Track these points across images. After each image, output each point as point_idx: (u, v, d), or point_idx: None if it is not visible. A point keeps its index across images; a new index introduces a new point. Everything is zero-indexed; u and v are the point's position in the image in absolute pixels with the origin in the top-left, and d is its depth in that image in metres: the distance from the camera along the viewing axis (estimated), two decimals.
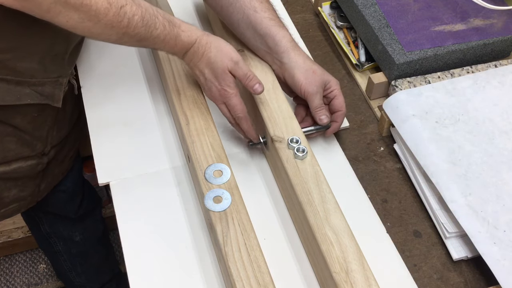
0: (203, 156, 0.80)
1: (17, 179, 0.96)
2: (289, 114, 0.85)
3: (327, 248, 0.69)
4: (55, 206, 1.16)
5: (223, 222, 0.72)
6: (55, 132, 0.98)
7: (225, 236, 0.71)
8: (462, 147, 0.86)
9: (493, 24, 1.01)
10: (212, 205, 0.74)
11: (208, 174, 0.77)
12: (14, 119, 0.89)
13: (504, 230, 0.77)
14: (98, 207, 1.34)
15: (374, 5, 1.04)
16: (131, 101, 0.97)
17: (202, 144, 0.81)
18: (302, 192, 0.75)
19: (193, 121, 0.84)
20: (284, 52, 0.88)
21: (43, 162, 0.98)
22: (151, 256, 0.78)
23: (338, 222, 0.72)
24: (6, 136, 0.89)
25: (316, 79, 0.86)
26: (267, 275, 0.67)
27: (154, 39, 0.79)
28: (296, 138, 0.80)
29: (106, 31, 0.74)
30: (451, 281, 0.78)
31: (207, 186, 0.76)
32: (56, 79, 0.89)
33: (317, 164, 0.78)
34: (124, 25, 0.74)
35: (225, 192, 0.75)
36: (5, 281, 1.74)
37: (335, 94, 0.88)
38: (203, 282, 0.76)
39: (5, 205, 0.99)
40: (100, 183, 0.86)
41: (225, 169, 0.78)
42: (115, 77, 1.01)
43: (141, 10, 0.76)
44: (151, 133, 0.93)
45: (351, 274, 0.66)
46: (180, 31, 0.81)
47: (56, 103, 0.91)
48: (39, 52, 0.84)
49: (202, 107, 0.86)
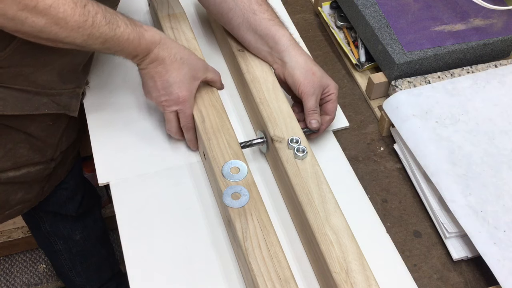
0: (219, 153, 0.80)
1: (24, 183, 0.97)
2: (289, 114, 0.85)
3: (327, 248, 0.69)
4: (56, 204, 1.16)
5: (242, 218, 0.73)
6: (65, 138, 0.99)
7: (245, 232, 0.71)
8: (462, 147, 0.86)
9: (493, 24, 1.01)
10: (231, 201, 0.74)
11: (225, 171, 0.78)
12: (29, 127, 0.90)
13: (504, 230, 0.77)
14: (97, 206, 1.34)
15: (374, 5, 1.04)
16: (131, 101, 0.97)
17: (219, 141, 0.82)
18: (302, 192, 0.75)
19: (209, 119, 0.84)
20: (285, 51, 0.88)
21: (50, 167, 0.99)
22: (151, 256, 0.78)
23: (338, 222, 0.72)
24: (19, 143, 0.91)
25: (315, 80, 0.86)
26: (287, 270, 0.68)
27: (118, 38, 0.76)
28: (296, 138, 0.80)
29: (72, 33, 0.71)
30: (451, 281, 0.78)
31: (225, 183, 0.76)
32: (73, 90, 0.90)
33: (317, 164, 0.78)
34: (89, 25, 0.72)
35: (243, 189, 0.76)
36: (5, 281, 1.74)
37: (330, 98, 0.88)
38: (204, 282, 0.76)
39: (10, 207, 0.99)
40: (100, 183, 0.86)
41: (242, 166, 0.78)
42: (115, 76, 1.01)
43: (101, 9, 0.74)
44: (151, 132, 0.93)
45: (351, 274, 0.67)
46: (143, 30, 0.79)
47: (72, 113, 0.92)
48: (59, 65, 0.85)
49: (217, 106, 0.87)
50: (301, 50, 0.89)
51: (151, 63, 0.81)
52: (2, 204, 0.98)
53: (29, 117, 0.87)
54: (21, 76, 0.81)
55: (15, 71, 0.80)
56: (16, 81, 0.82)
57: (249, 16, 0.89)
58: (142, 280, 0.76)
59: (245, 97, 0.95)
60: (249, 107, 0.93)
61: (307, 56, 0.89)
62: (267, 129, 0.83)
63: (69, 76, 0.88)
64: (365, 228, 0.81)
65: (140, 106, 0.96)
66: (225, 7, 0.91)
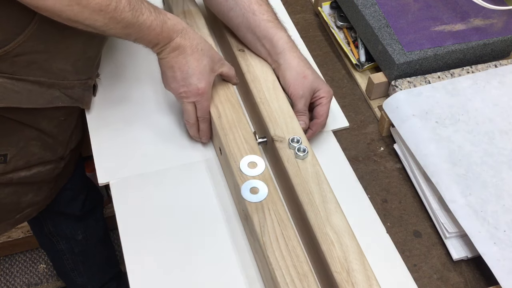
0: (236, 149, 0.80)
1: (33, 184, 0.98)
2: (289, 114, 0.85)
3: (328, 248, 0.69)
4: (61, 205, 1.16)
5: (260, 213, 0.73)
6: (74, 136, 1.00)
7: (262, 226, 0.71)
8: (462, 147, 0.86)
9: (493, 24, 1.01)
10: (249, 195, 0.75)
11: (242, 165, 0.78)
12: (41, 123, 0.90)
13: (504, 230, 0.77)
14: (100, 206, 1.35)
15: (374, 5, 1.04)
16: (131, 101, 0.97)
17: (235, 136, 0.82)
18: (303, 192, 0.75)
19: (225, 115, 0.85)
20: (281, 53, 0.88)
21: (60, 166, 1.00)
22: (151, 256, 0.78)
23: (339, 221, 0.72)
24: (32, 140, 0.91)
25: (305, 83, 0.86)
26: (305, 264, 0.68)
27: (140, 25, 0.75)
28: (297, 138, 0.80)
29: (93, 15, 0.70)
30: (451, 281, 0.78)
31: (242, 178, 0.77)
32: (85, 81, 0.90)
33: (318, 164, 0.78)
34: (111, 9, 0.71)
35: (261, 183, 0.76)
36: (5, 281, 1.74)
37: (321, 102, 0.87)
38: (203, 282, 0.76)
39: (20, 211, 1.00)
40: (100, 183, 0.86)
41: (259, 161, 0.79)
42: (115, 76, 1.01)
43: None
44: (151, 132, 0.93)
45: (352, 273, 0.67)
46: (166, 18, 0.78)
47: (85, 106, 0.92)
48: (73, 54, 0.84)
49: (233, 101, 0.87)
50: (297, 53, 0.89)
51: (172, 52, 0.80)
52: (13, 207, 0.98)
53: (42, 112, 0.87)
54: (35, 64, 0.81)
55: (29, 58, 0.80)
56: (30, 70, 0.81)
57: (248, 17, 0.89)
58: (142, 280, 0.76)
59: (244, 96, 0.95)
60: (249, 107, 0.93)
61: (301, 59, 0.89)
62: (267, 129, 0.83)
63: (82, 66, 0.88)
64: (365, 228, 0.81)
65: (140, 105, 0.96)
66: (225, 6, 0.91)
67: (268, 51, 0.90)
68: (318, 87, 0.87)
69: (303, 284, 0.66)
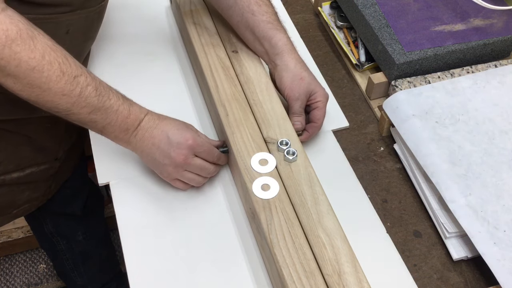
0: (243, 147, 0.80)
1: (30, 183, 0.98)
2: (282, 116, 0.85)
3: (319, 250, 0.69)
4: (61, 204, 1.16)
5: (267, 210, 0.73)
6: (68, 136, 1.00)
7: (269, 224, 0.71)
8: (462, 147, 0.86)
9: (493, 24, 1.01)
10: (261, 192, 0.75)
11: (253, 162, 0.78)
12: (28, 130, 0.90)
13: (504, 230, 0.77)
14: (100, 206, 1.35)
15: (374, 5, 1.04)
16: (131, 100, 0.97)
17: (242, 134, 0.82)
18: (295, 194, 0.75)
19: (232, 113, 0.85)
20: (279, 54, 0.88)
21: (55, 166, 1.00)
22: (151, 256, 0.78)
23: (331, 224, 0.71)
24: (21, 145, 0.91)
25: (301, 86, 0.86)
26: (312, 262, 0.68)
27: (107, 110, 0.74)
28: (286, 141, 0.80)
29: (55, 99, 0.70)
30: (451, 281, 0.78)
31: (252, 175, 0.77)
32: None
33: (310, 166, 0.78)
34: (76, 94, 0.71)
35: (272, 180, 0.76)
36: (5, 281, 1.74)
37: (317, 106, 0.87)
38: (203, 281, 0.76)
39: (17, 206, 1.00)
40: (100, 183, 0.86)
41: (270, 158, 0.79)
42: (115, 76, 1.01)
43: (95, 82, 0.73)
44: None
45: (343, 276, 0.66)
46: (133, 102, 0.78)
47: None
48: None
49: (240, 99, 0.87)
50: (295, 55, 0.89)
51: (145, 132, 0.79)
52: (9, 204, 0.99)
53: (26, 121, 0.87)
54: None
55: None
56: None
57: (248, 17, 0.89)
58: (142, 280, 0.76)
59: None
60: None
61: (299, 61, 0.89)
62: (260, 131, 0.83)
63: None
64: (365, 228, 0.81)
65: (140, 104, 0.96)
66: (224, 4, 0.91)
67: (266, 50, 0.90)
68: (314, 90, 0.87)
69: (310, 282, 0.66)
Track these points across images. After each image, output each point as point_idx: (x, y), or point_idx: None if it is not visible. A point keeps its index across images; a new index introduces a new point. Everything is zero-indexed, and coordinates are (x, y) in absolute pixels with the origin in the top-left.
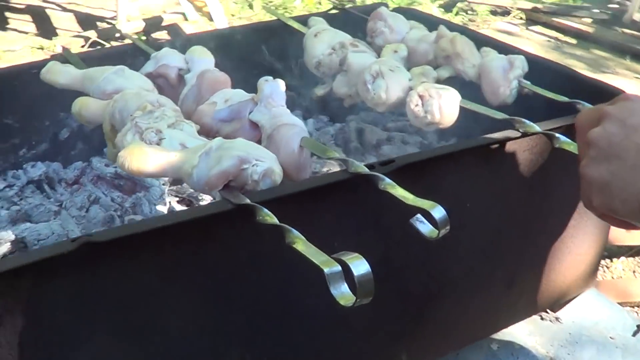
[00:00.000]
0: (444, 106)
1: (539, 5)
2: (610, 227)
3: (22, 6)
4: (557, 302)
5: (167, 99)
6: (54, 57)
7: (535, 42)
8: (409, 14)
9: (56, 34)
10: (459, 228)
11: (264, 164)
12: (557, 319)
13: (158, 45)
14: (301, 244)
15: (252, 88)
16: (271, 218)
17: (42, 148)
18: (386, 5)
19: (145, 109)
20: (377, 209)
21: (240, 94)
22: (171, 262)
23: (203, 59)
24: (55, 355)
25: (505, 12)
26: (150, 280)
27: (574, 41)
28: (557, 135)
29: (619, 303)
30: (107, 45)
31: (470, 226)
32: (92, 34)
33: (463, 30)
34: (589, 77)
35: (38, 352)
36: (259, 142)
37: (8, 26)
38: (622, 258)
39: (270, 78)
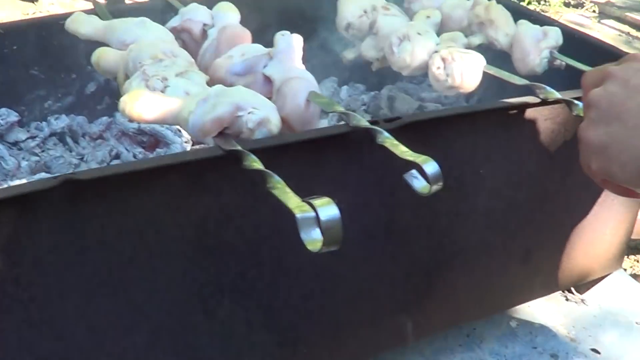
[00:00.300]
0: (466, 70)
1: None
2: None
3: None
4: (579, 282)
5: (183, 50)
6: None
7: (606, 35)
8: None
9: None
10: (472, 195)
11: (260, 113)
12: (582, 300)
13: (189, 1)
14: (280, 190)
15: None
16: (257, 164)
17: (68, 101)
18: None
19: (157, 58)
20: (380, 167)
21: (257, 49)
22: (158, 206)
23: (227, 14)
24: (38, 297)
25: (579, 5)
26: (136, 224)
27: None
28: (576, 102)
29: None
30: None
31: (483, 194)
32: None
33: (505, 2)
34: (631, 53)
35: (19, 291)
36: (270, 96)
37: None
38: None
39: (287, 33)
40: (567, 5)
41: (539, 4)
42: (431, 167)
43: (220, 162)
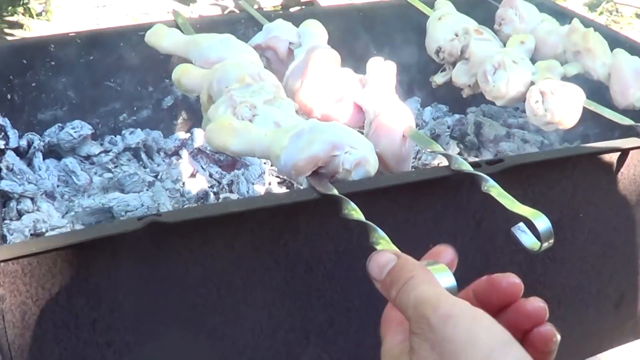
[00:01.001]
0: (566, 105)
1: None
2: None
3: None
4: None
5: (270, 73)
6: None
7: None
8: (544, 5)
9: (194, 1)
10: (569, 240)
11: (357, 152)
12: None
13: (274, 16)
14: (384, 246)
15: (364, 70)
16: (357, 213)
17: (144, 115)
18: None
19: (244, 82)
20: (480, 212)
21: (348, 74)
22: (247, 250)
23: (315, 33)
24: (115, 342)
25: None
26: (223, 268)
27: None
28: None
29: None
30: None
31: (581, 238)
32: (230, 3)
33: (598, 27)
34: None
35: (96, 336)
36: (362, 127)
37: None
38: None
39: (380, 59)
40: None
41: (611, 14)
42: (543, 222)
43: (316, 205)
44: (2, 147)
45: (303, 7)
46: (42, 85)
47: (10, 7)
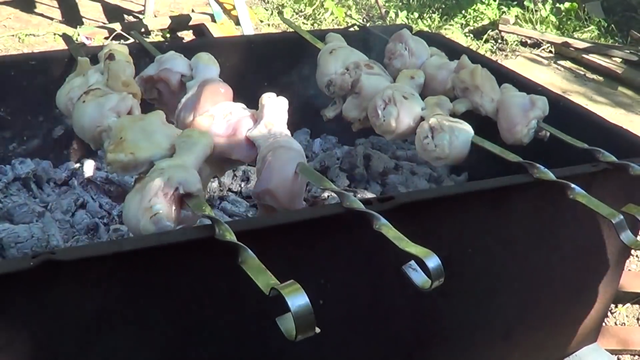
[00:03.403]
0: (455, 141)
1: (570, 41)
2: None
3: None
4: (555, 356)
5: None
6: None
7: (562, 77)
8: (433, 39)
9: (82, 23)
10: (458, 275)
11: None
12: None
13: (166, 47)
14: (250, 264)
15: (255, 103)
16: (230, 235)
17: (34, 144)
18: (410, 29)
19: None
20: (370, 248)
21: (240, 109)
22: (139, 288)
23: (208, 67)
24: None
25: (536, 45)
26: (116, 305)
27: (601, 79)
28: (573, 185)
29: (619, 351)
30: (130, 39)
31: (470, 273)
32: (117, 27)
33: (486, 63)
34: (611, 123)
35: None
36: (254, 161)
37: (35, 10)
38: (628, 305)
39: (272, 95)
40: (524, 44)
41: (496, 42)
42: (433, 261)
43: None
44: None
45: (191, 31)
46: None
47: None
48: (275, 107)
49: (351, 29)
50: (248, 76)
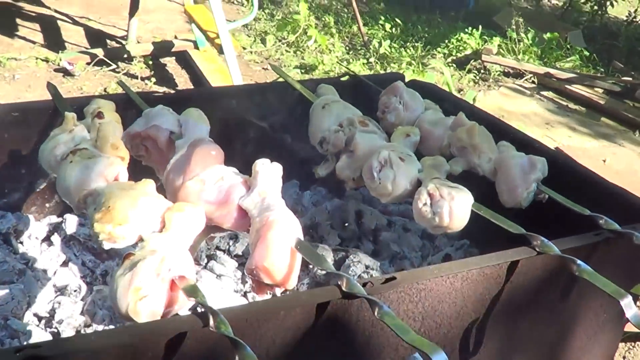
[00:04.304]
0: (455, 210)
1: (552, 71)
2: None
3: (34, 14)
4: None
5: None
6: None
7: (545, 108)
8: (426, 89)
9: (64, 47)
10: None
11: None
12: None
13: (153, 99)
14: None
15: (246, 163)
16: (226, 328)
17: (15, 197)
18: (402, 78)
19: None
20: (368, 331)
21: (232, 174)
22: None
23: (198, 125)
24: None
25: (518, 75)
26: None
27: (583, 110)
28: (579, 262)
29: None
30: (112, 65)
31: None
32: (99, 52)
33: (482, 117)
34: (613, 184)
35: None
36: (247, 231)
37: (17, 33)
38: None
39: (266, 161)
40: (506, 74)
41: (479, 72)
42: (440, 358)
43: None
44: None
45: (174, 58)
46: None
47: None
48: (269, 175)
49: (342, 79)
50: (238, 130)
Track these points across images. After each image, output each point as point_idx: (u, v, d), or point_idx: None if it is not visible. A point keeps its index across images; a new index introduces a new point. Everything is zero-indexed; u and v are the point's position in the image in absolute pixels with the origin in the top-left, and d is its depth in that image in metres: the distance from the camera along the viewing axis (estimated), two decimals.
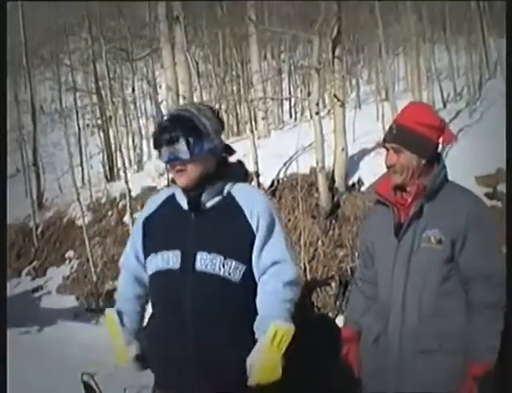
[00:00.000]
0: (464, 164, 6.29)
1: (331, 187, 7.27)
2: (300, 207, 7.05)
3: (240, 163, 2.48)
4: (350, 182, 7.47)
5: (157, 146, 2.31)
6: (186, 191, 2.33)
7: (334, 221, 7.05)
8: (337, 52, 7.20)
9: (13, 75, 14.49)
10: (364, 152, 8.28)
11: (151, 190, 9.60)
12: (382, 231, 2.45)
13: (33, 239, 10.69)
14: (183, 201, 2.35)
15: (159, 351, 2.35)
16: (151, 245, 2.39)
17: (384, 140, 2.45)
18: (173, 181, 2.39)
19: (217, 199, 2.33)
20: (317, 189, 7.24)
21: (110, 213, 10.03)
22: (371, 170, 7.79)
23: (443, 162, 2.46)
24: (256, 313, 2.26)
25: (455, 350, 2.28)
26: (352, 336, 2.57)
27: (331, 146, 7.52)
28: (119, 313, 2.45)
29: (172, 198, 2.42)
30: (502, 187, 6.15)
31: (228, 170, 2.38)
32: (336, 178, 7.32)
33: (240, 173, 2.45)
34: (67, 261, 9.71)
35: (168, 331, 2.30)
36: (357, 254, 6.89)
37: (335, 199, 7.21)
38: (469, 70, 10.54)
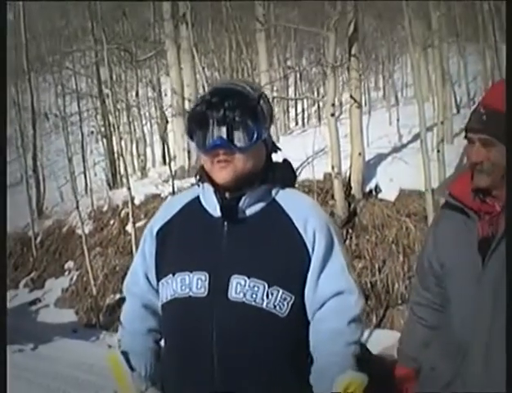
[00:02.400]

▶ [EXERCISE] Where the listing above reaches the line that contains "16: (151, 245, 2.39)", start retyping, and finish with the line that contains "37: (335, 199, 7.21)"; reproduce those lines exactly and no others.

▶ [SOLUTION FOR THIS PROBLEM]
16: (151, 245, 2.39)
17: (384, 140, 2.45)
18: (173, 181, 2.39)
19: (217, 199, 2.33)
20: (317, 189, 7.24)
21: (110, 213, 10.03)
22: (371, 170, 7.79)
23: (443, 162, 2.46)
24: (256, 313, 2.26)
25: (455, 350, 2.28)
26: (352, 336, 2.57)
27: (331, 146, 7.52)
28: (119, 313, 2.45)
29: (172, 198, 2.42)
30: (502, 187, 6.15)
31: (228, 170, 2.38)
32: (336, 178, 7.32)
33: (240, 173, 2.45)
34: (67, 261, 9.71)
35: (168, 331, 2.30)
36: (357, 254, 6.89)
37: (335, 199, 7.21)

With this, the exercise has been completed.